By the time I was old enough to remember Prohibition, that noble but doomed experiment in social engineering was over, even though elements of it lasted here in Kansas until I was well into my adult years. For some reason, however, even though the bootleggers were the ostensible bad guys, I always have found stories about bootlegging entertaining. I suppose it's the social-bandit effect, the appeal of the misunderstood individual taking on the powers that be. Most outlaws, especially 50 years after their exploits, tend to be mythologized into Robin Hoods, no matter how awful their actual deeds may have been.
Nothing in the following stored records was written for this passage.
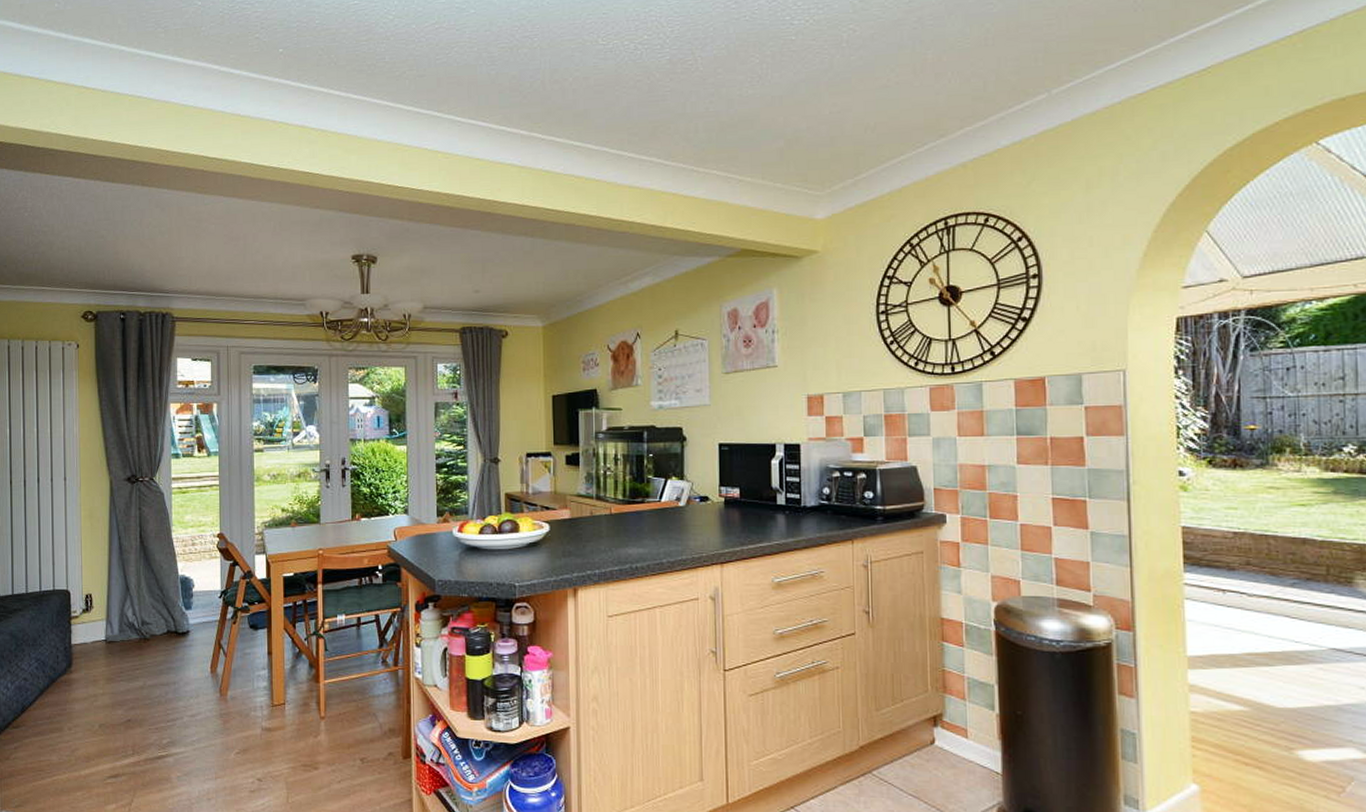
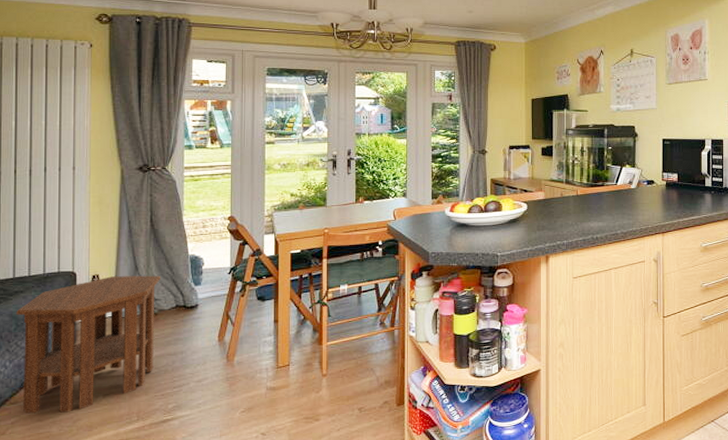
side table: none [16,596,152,741] -> present [16,275,161,414]

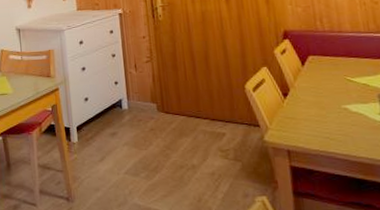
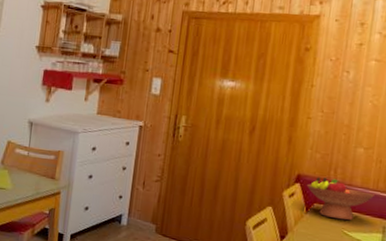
fruit bowl: none [296,28,368,68] -> present [307,177,374,221]

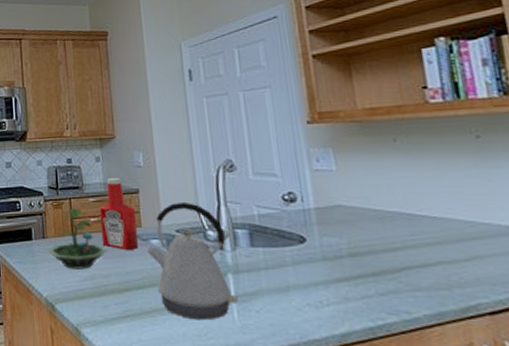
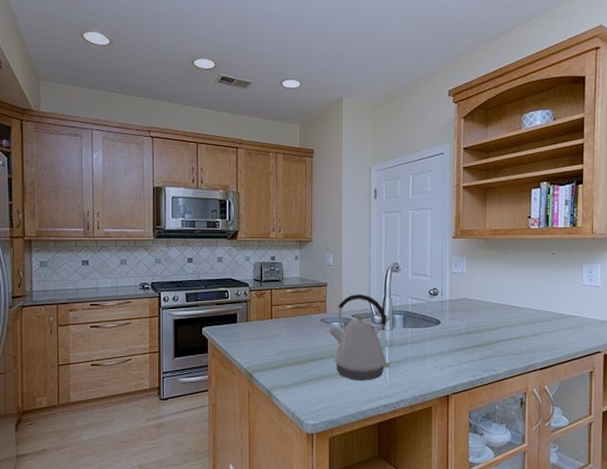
terrarium: present [47,206,108,269] -> none [249,295,299,346]
ketchup bottle: present [99,178,138,250] -> none [295,274,322,330]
At any rate Gerry Brazil, a Kansan by birth who ended up in Michigan, recently related a Prohibition story that he often heard his father tell. Brazil was reared in Greenbush in southeast Kansas, near the town of Brazilton, which was named after his great-grandfather who had donated some land for a town and a railroad stockyard. Here, with Brazil's permission, is the letter he sent me:

"When the Volstead Act was passed, the Federal government set up bonded warehouses to impound the existing liquor supplies. One of these was in Springfield, Mo. Next door to the warehouse was an automotive garage. As with most garages, cares were coming and going all day long. What a trained eye would have noticed was that these were not 'regular' cars, but they were the specially adapted cars favored by bootleggers. Someone had dug a tunnel from the garage to the padlocked warehouse and the bootleggers had access to a big supply to draw from.

"The Brazils had a relative who operated a saloon in the oil field boom-town of Drumright, Okla. He had regular deliveries coming to him from the supply in Springfield. The drivers of course didn't always drive the same route, but sometimes they came through Greenbush.

"The cars generally had cutouts on the exhaust systems and the guys (usually including my dad) hanging around the general store could hear them coming for miles. Often the driver would pull into the barn behind Shay's General Store, shut the door, and come in for a bottle of cold pop. He'd sit there with the guys hanging out on the front porch and watch while the sheriff's car went by chasing him and then wait until the sheriff returned after he went as far as the county line. After the sheriff had passed on his way back to Girard, he'd drive his car out of the barn and resume his journey.

"After using this delivery system successfully for some time, somebody had a better idea. A shipment of liquor was loaded in both ends of a boxcar in Springfield and the center, where the doors were, was loaded with bales of hay. The shipment of 'hay' was consigned to my great-grandfather. When it arrived, my dad and his brothers were enlisted to unload the boxcar at night and transfer the liquor to a cistern at his grandfather's place that had been emptied to provide warehouse space.

"This arrangement gave the drivers less exposure to law enforcement, and of course law enforcement of prohibition in Crawford County always was notoriously lax. My dad said that when the warehouse in Springfield was finally opened, it was nearly bare."